44話 100兆年の慟哭。
5年連続毎日2話投稿記念、
コミカライズ版センエース、
「まんが王国」「コミックシーモア」「eBook japan」で配信されている記念、
1日10話投稿!
7話目!
44話 100兆年の慟哭。
「ぐぎゃがやが【やが《やがやが「「やあやあややややや「やあ」ああああああああああ」あああああああああああ」」ああ》ああ】あああ」あ」
心の崩壊は、もう目の前。
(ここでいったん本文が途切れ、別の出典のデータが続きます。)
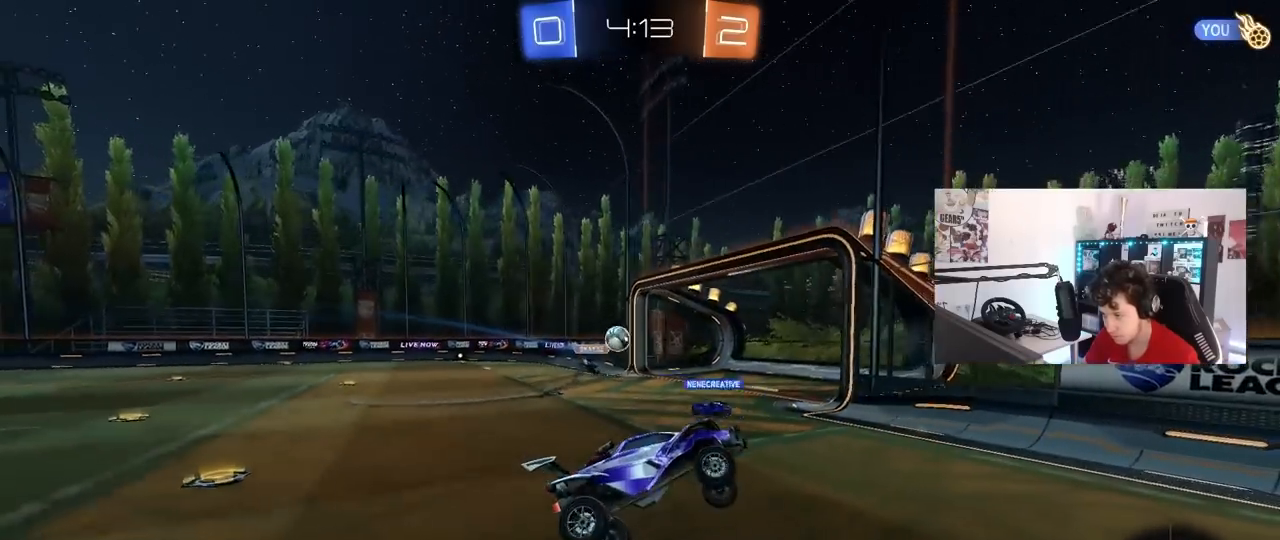
{"keys": ["d", "shift", "w"], "mouse": [], "mouse_move": "still", "events": [[67, "a", "down"], [150, "w", "down"], [300, "a", "up"], [300, "d", "down"], [383, "shift", "down"]]}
兎にも角にも、えげつないキツさ。
浮き沈み、ずっと背負ってきたが、回数を重ねるごとに、沈み率が増加している。
当たり前の話。疲労は蓄積された分だけ指数関数的に重くなっていくもの。
「ああああああああああああああああああああああああああ」
頭を抱えてのたうち回る。
これまでで、いちばんの絶望。
耐えられる気がしない。
大事な何かが、ミシミシと音を立てて、クールにぶっ壊れていくのを、感覚器官の全部が、明瞭に感じている。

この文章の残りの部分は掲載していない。